Reverend Sharon Gracen: That’s the message for our churches: the wolves are after your sheep.
Jahad: The Reverend Sharon Gracen is vicar at Faith Episcopal Church in Laguna Niguel. She has a lot of elderly worshipers in her congregation. And the elderly are often targeted in mortgage scams. Gracen attended the seminar in Garden Grove this week where federal banking officials, local law enforcement, and housing advocates explained the scams to clergy.
Gracen: I like to think of us not as shepherds, because that’s kind of exalted, but as sheep dogs. And we’ve got to bark. We’ve got to snarl. We’ve got to bite. We’ve got to do everything we can to see to it that people who are vulnerable are safe from these predators.

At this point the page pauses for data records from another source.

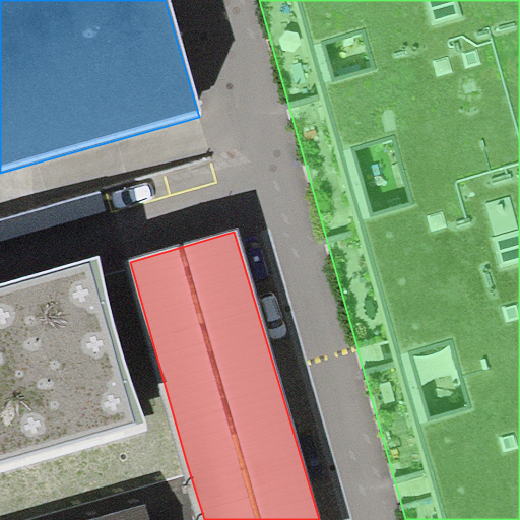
[(0,298),(0,516),(187,464),(130,262),(0,298)]
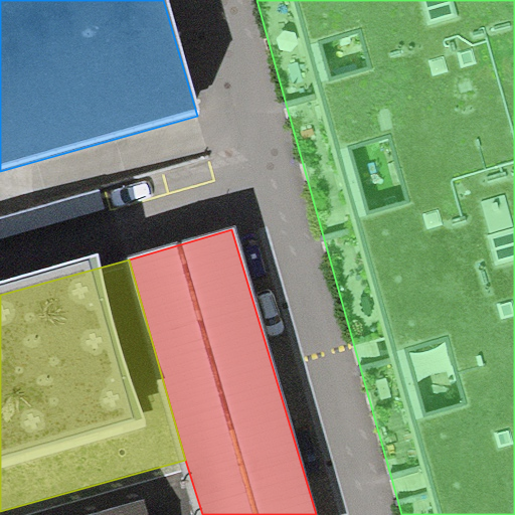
[(144,514),(139,497),(75,514),(144,514)]
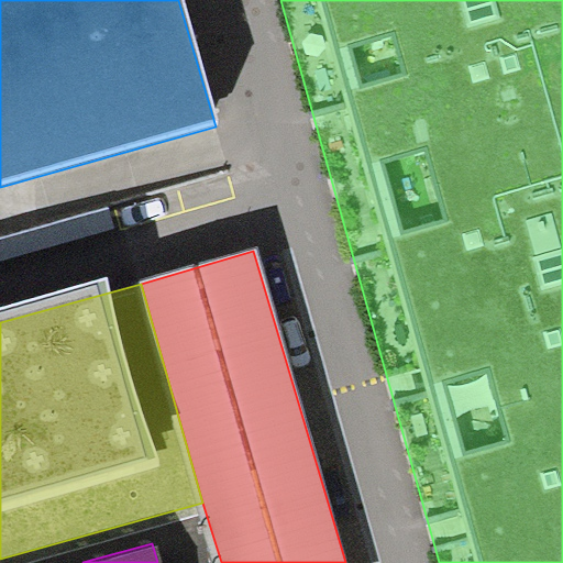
All buildings are outlined.
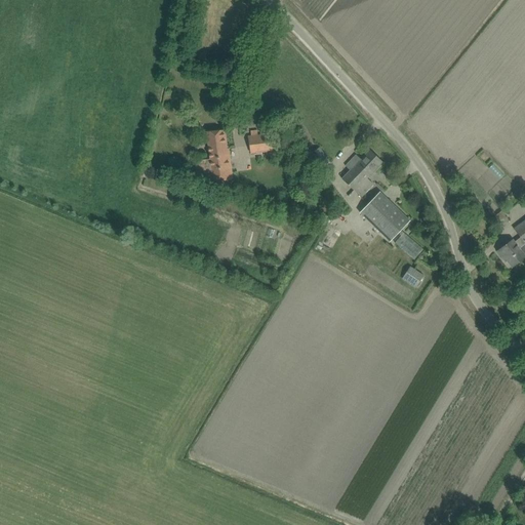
[(232,179),(228,149),(226,149),(224,130),(206,132),(210,159),(192,161),(195,184),(203,183),(204,190),(210,190),(209,182),(232,179)]
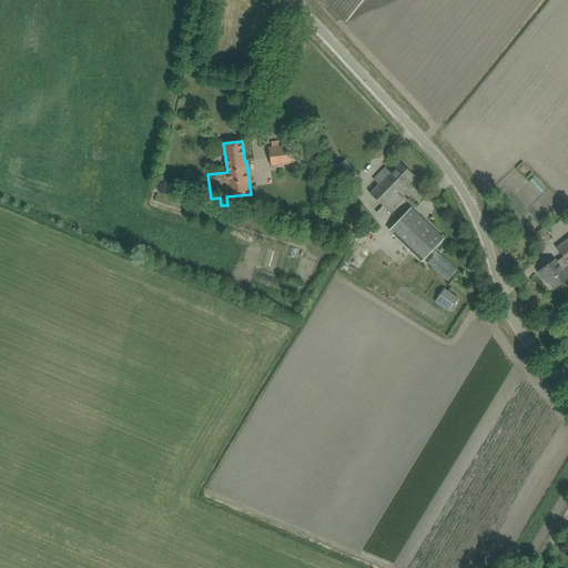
[(267,149),(271,164),(282,164),(303,162),(301,144),(279,146),(279,141),(271,142),(272,148),(267,149)]
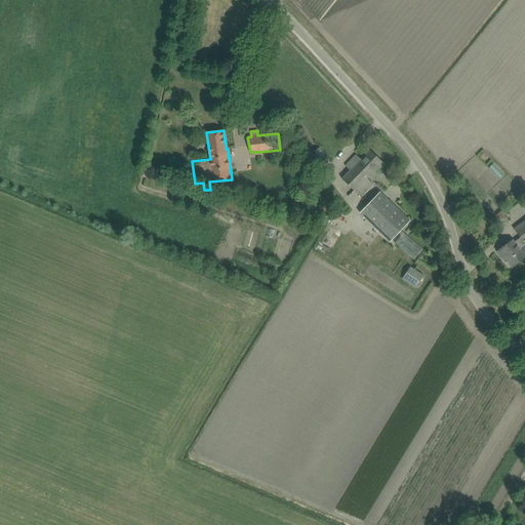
[(318,169),(321,168),(329,162),(319,148),(311,154),(308,155),(318,169)]
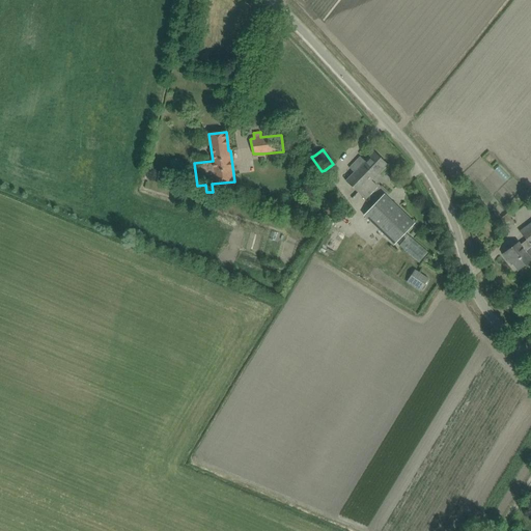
[(365,199),(370,194),(378,186),(370,179),(386,164),(373,151),(364,161),(360,157),(353,164),(348,168),(354,172),(345,180),(365,199)]
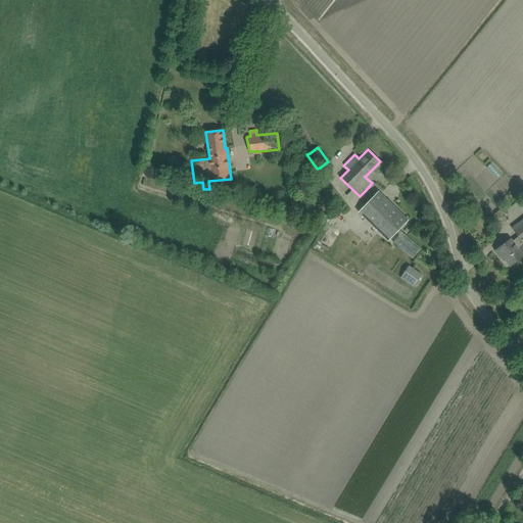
[(494,165),(490,169),(502,180),(506,177),(494,165)]
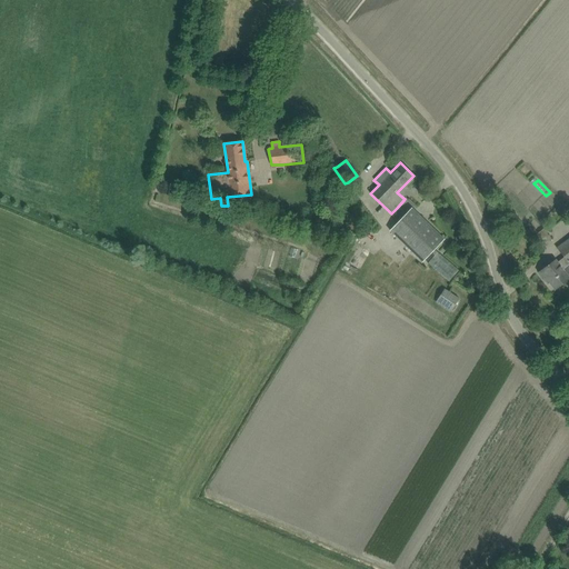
[(391,228),(417,253),(423,260),(443,240),(411,208),(391,228)]
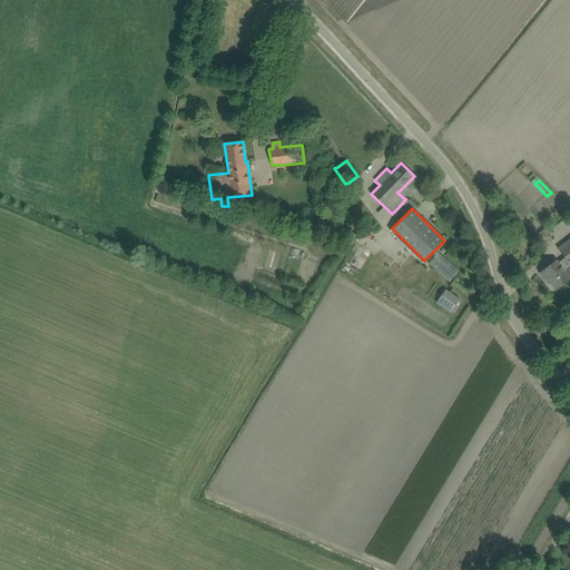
[(543,228),(539,233),(542,237),(542,238),(546,236),(550,241),(552,239),(546,231),(543,228)]
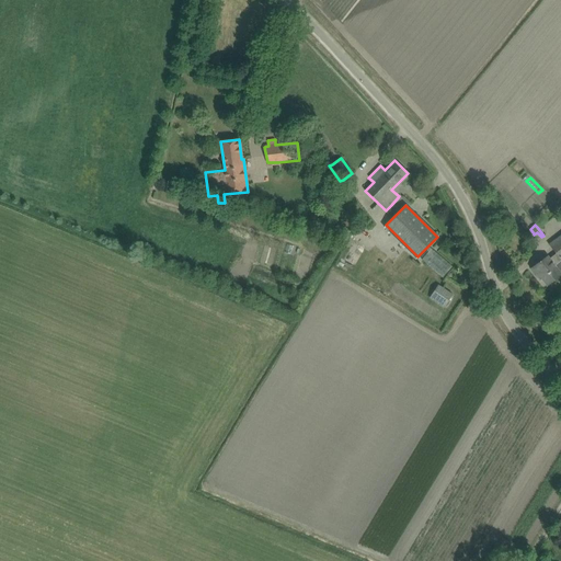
[(548,256),(531,268),(537,275),(538,274),(547,285),(556,278),(560,274),(560,273),(560,260),(560,259),(560,235),(558,238),(549,244),(556,253),(549,259),(548,256)]
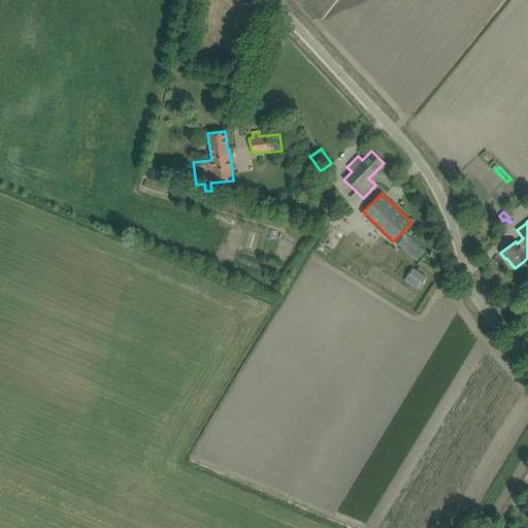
[(396,243),(416,261),(425,251),(405,233),(396,243)]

Jahad: The loan modification racket is getting more aggressive. Law enforcement officials say some scammers try to get into churches to make presentations to parishioners. They promise to help distressed homeowners renegotiate bank loans – for an upfront fee of hundreds or thousands of dollars. They take the money, but give little or no help. Mostly, they leave the home owner high and dry – and out of their last dime.
Often they use official looking letterhead. Some even copy bank logos and seals onto letters to make their solicitations look legit. There’s one way to know if you are getting scammed. That’s if they ask for money up front.
Melody Winter Nava: Do not pay for that which is free. And that’s help.
Jahad: Melody Winter Nava is regional manager of community development for the Federal Reserve Bank.
Nava: Please tell your congregations before they pay anything, look at the list of HUD certified counseling agencies. Call one of those and have a conversation.
Jahad: Officials from Housing and Urban Development, the Federal Reserve, along with local law enforcement and housing advocates are planning to hold more seminars in the coming months. The next ones will be in L.A. and San Bernardino counties to get the word out to faith communities to beware of wolves in lenders’ clothing.